(INPUT Opens)

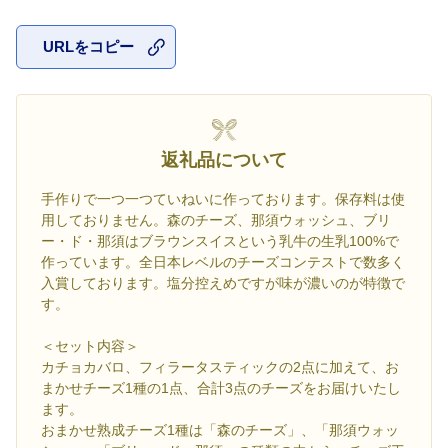
URLをコピー
お気に入
返礼品について
手作りで一つ一つていねいに作っております。保存料は使
用しておりません。森のチーズ、那須ウォッシュ、ブリ
ー・ド・那須はブラウンスイスという乳牛の生乳100%で
作っています。全日本レベルのチーズコンテストで数多く
入賞しております。塩分控えめですが味が濃いのが特徴で
す。
＜セット内容＞
カチョカバロ、フィラータスティックの2点に加えて、お
まかせチーズ1種の1点、合計3点のチーズをお届けいたし
ます。
おまかせ熟成チーズ1種は「森のチーズ」、「那須ウォッ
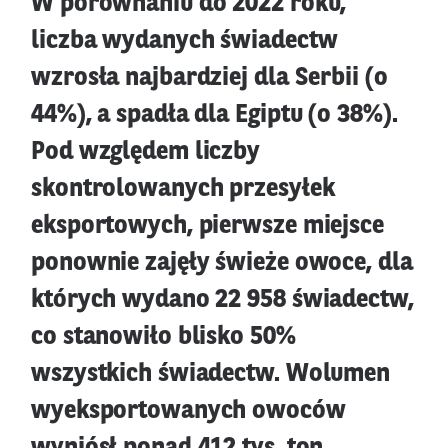
W porównaniu do 2022 roku,
liczba wydanych świadectw
wzrosła najbardziej dla Serbii (o
44%), a spadła dla Egiptu (o 38%).
Pod względem liczby
skontrolowanych przesyłek
eksportowych, pierwsze miejsce
ponownie zajęły świeże owoce, dla
których wydano 22 958 świadectw,
co stanowiło blisko 50%
wszystkich świadectw. Wolumen
wyeksportowanych owoców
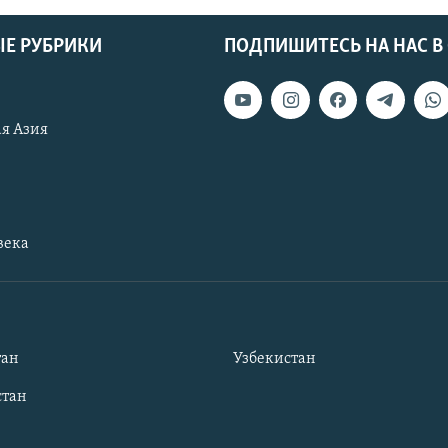
Е РУБРИКИ
ПОДПИШИТЕСЬ НА НАС В
я Азия
века
тан
Узбекистан
тан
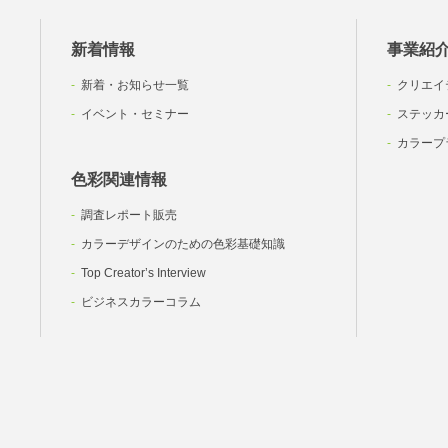
新着情報
事業紹
新着・お知らせ一覧
クリエイ
イベント・セミナー
ステッカ
カラープ
色彩関連情報
調査レポート販売
カラーデザインのための色彩基礎知識
Top Creator’s Interview
ビジネスカラーコラム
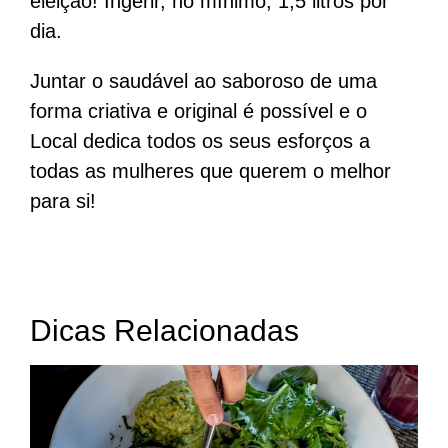
eleição! Ingerir, no mínimo, 1,5 litros por
dia.
Juntar o saudável ao saboroso de uma
forma criativa e original é possível e o
Local dedica todos os seus esforços a
todas as mulheres que querem o melhor
para si!
Dicas Relacionadas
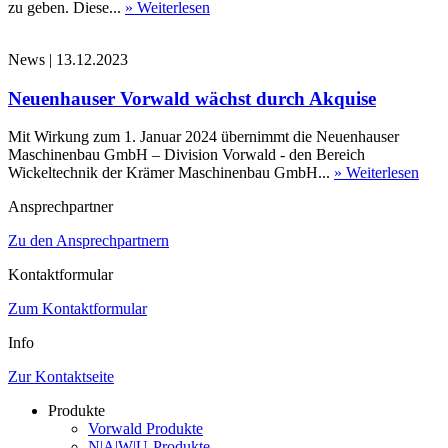
zu geben. Diese...
» Weiterlesen
News
|
13.12.2023
Neuenhauser Vorwald wächst durch Akquise
Mit Wirkung zum 1. Januar 2024 übernimmt die Neuenhauser
Maschinenbau GmbH – Division Vorwald - den Bereich
Wickeltechnik der Krämer Maschinenbau GmbH...
» Weiterlesen
Ansprechpartner
Zu den Ansprechpartnern
Kontaktformular
Zum Kontaktformular
Info
Zur Kontaktseite
Produkte
Vorwald Produkte
N|A|W|U-Produkte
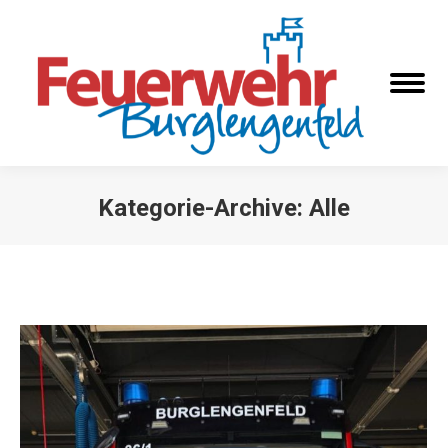
Kategorie-Archive:
Alle
Sie befinden sich hier:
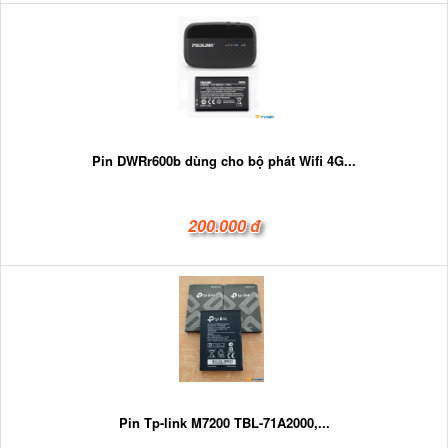
Pin DWRr600b dùng cho bộ phát Wifi 4G...
200.000 đ
Pin Tp-link M7200 TBL-71A2000,...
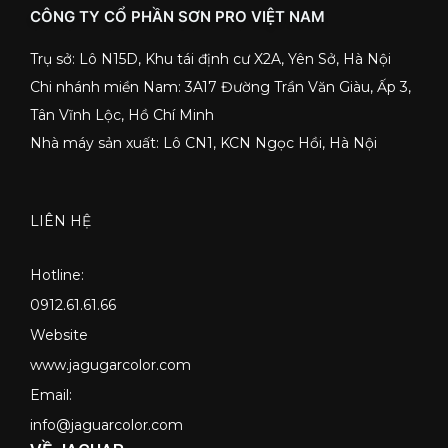
CÔNG TY CỔ PHẦN SƠN PRO VIỆT NAM
Trụ sở: Lô N15D, Khu tái định cư X2A, Yên Sở, Hà Nội
Chi nhánh miền Nam: 3A17 Đường Trần Văn Giàu, Ấp 3,
Tân Vĩnh Lộc, Hồ Chí Minh
Nhà máy sản xuất: Lô CN1, KCN Ngọc Hồi, Hà Nội
LIÊN HỆ
Hotline:
0912.61.61.66
Website
www.jagugarcolor.com
Email:
info@jaguarcolor.com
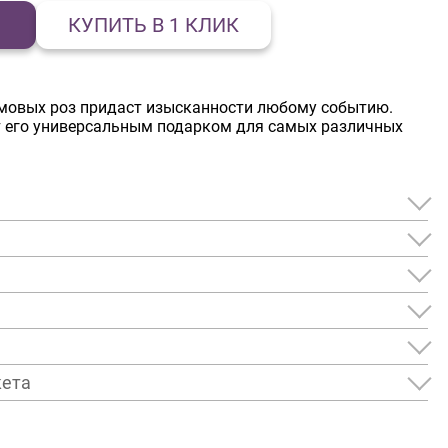
КУПИТЬ В 1 КЛИК
емовых роз придаст изысканности любому событию.
т его универсальным подарком для самых различных
кета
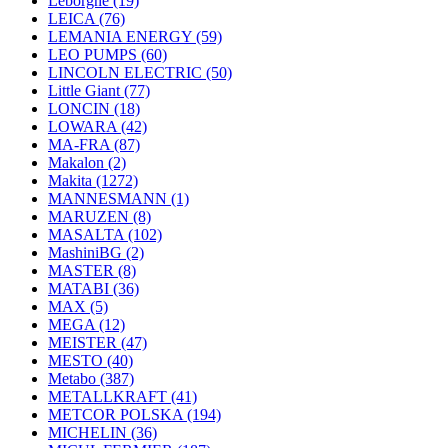
Leborgne
(19)
LEICA
(76)
LEMANIA ENERGY
(59)
LEO PUMPS
(60)
LINCOLN ELECTRIC
(50)
Little Giant
(77)
LONCIN
(18)
LOWARA
(42)
MA-FRA
(87)
Makalon
(2)
Makita
(1272)
MANNESMANN
(1)
MARUZEN
(8)
MASALTA
(102)
MashiniBG
(2)
MASTER
(8)
MATABI
(36)
MAX
(5)
MEGA
(12)
MEISTER
(47)
MESTO
(40)
Metabo
(387)
METALLKRAFT
(41)
METCOR POLSKA
(194)
MICHELIN
(36)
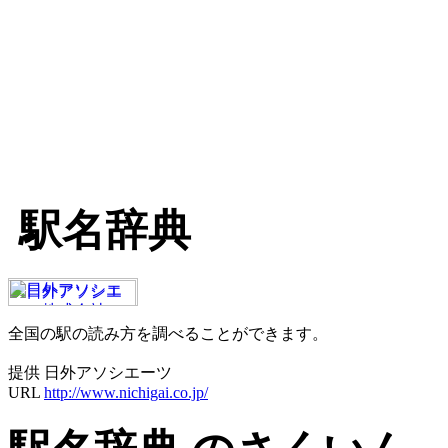
駅名辞典
全国の駅の読み方を調べることができます。
提供 日外アソシエーツ
URL
http://www.nichigai.co.jp/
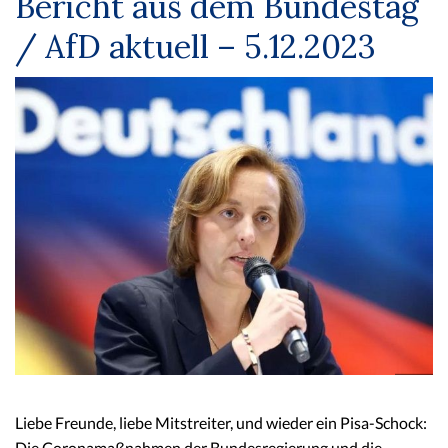
Bericht aus dem Bundestag
/ AfD aktuell – 5.12.2023
Liebe Freunde, liebe Mitstreiter, und wieder ein Pisa-Schock:
Die Coronamaßnahmen der Bundesregierung und die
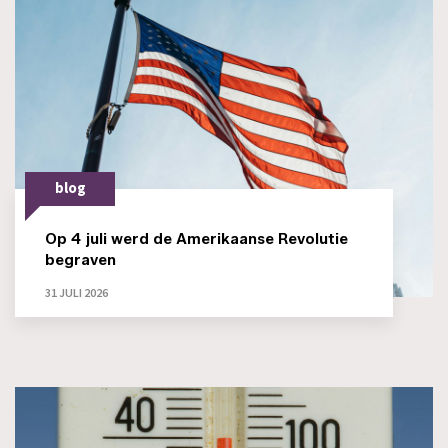
blog
Op 4 juli werd de Amerikaanse Revolutie
begraven
31 JULI 2026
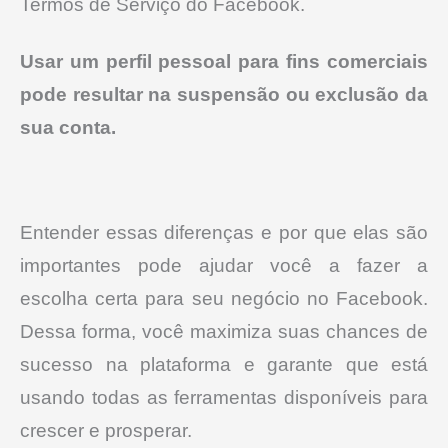
Termos de Serviço do Facebook.
Usar um perfil pessoal para fins comerciais
pode resultar na suspensão ou exclusão da
sua conta.
Entender essas diferenças e por que elas são
importantes pode ajudar você a fazer a
escolha certa para seu negócio no Facebook.
Dessa forma, você maximiza suas chances de
sucesso na plataforma e garante que está
usando todas as ferramentas disponíveis para
crescer e prosperar.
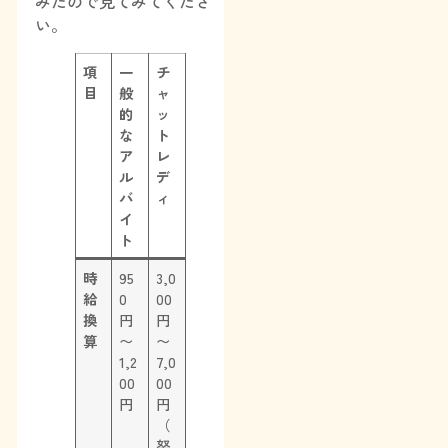
みたので見てみてくださ
い。
項
一
チ
目
般
ャ
的
ッ
な
ト
ア
レ
ル
デ
バ
ィ
イ
ト
時
95
3,0
給
0
00
換
円
円
算
〜
〜
1,2
7,0
00
00
円
円
（
努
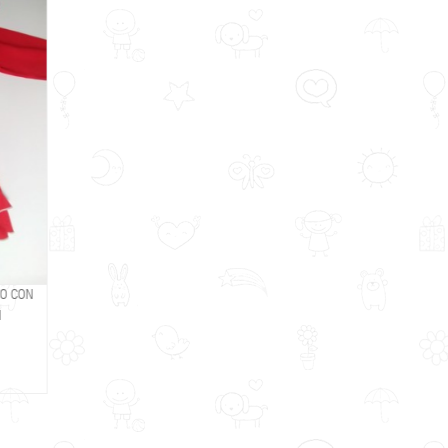
JO CON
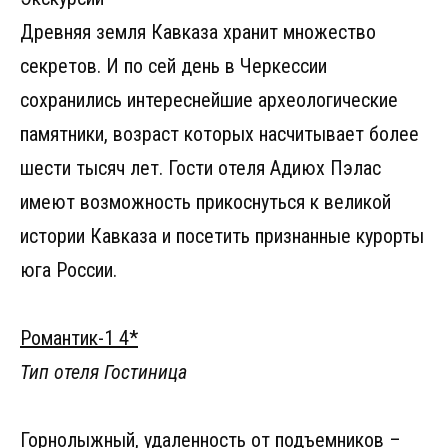
Древняя земля Кавказа хранит множество
секретов. И по сей день в Черкессии
сохранились интереснейшие археологические
памятники, возраст которых насчитывает более
шести тысяч лет. Гости отеля Адиюх Пэлас
имеют возможность прикоснуться к великой
истории Кавказа и посетить признанные курорты
юга России.
Романтик-1 4*
Тип отеля Гостиница
Горнолыжный, удаленность от подъемников –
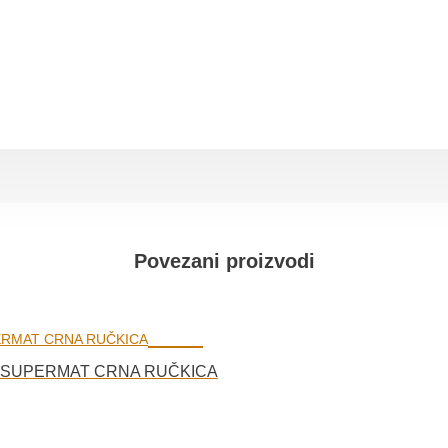
Povezani proizvodi
T SUPERMAT CRNA RUČKICA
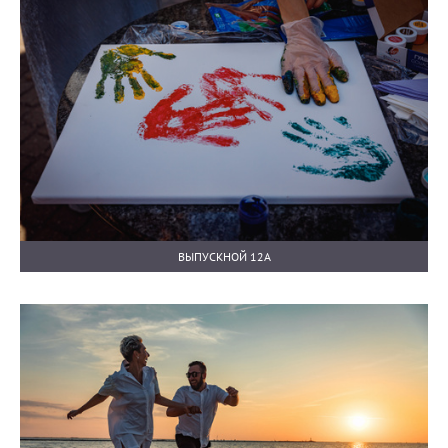
ВЫПУСКНОЙ 12А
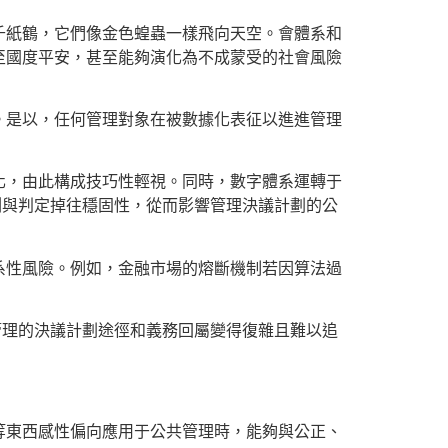
千紙鶴，它們像金色蝗蟲一樣飛向天空。會體系和
至國度平安，甚至能夠演化為不成蒙受的社會風險
。是以，任何管理對象在被數據化表征以進進管理
化，由此構成技巧性輕視。同時，數字體系運轉于
測與判定掉往穩固性，從而影響管理決議計劃的公
系性風險。例如，金融市場的熔斷機制若因算法過
管理的決議計劃途徑和義務回屬變得復雜且難以追
等東西感性偏向應用于公共管理時，能夠與公正、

(INPUT Closes)

Copy out the text of every entry above line for line, with its line breaks and characters unchanged. Leave the pictures out.

URLをコピー
お気に入
返礼品について
手作りで一つ一つていねいに作っております。保存料は使
用しておりません。森のチーズ、那須ウォッシュ、ブリ
ー・ド・那須はブラウンスイスという乳牛の生乳100%で
作っています。全日本レベルのチーズコンテストで数多く
入賞しております。塩分控えめですが味が濃いのが特徴で
す。
＜セット内容＞
カチョカバロ、フィラータスティックの2点に加えて、お
まかせチーズ1種の1点、合計3点のチーズをお届けいたし
ます。
おまかせ熟成チーズ1種は「森のチーズ」、「那須ウォッ
W porównaniu do 2022 roku,
liczba wydanych świadectw
wzrosła najbardziej dla Serbii (o
44%), a spadła dla Egiptu (o 38%).
Pod względem liczby
skontrolowanych przesyłek
eksportowych, pierwsze miejsce
ponownie zajęły świeże owoce, dla
których wydano 22 958 świadectw,
co stanowiło blisko 50%
wszystkich świadectw. Wolumen
wyeksportowanych owoców
Е РУБРИКИ
ПОДПИШИТЕСЬ НА НАС В
я Азия
века
тан
Узбекистан
тан
新着情報
事業紹
新着・お知らせ一覧
クリエイ
イベント・セミナー
ステッカ
カラープ
色彩関連情報
調査レポート販売
カラーデザインのための色彩基礎知識
Top Creator’s Interview
ビジネスカラーコラム
eleição! Ingerir, no mínimo, 1,5 litros por
dia.
Juntar o saudável ao saboroso de uma
forma criativa e original é possível e o
Local dedica todos os seus esforços a
todas as mulheres que querem o melhor
para si!
Dicas Relacionadas
zu geben. Diese...
» Weiterlesen
News
|
13.12.2023
Neuenhauser Vorwald wächst durch Akquise
Mit Wirkung zum 1. Januar 2024 übernimmt die Neuenhauser
Maschinenbau GmbH – Division Vorwald - den Bereich
Wickeltechnik der Krämer Maschinenbau GmbH...
» Weiterlesen
Ansprechpartner
Zu den Ansprechpartnern
Kontaktformular
Zum Kontaktformular
Info
Zur Kontaktseite
Produkte
Vorwald Produkte
N|A|W|U-Produkte
Kategorie-Archive:
Alle
Sie befinden sich hier:
Pin DWRr600b dùng cho bộ phát Wifi 4G...
200.000 đ
Pin Tp-link M7200 TBL-71A2000,...
CÔNG TY CỔ PHẦN SƠN PRO VIỆT NAM
Trụ sở: Lô N15D, Khu tái định cư X2A, Yên Sở, Hà Nội
Chi nhánh miền Nam: 3A17 Đường Trần Văn Giàu, Ấp 3,
Tân Vĩnh Lộc, Hồ Chí Minh
Nhà máy sản xuất: Lô CN1, KCN Ngọc Hồi, Hà Nội
LIÊN HỆ
Hotline:
0912.61.61.66
Website
www.jagugarcolor.com
Email:
info@jaguarcolor.com
КУПИТЬ В 1 КЛИК
емовых роз придаст изысканности любому событию.
т его универсальным подарком для самых различных
кета
Leborgne
(19)
LEICA
(76)
LEMANIA ENERGY
(59)
LEO PUMPS
(60)
LINCOLN ELECTRIC
(50)
Little Giant
(77)
LONCIN
(18)
LOWARA
(42)
MA-FRA
(87)
Makalon
(2)
Makita
(1272)
MANNESMANN
(1)
MARUZEN
(8)
MASALTA
(102)
MashiniBG
(2)
MASTER
(8)
MATABI
(36)
MAX
(5)
MEGA
(12)
MEISTER
(47)
MESTO
(40)
Metabo
(387)
METALLKRAFT
(41)
METCOR POLSKA
(194)
MICHELIN
(36)
駅名辞典
全国の駅の読み方を調べることができます。
提供 日外アソシエーツ
URL
http://www.nichigai.co.jp/
Bericht aus dem Bundestag
/ AfD aktuell – 5.12.2023
Liebe Freunde, liebe Mitstreiter, und wieder ein Pisa-Schock:
Die Coronamaßnahmen der Bundesregierung und die
blog
Op 4 juli werd de Amerikaanse Revolutie
begraven
31 JULI 2026
Termos de Serviço do Facebook.
Usar um perfil pessoal para fins comerciais
pode resultar na suspensão ou exclusão da
sua conta.
Entender essas diferenças e por que elas são
importantes pode ajudar você a fazer a
escolha certa para seu negócio no Facebook.
Dessa forma, você maximiza suas chances de
sucesso na plataforma e garante que está
usando todas as ferramentas disponíveis para
crescer e prosperar.
みたので見てみてくださ
い。
項
一
チ
目
般
ャ
的
ッ
な
ト
ア
レ
ル
デ
バ
ィ
イ
ト
時
95
3,0
給
0
00
換
円
円
算
〜
〜
1,2
7,0
00
00
円
円
（
努
JO CON
Древняя земля Кавказа хранит множество
секретов. И по сей день в Черкессии
сохранились интереснейшие археологические
памятники, возраст которых насчитывает более
шести тысяч лет. Гости отеля Адиюх Пэлас
имеют возможность прикоснуться к великой
истории Кавказа и посетить признанные курорты
юга России.
Романтик-1 4*
Тип отеля Гостиница
Горнолыжный, удаленность от подъемников –
Povezani proizvodi
T SUPERMAT CRNA RUČKICA
ВЫПУСКНОЙ 12А
千紙鶴，它們像金色蝗蟲一樣飛向天空。會體系和
至國度平安，甚至能夠演化為不成蒙受的社會風險
。是以，任何管理對象在被數據化表征以進進管理
化，由此構成技巧性輕視。同時，數字體系運轉于
測與判定掉往穩固性，從而影響管理決議計劃的公
系性風險。例如，金融市場的熔斷機制若因算法過
管理的決議計劃途徑和義務回屬變得復雜且難以追
等東西感性偏向應用于公共管理時，能夠與公正、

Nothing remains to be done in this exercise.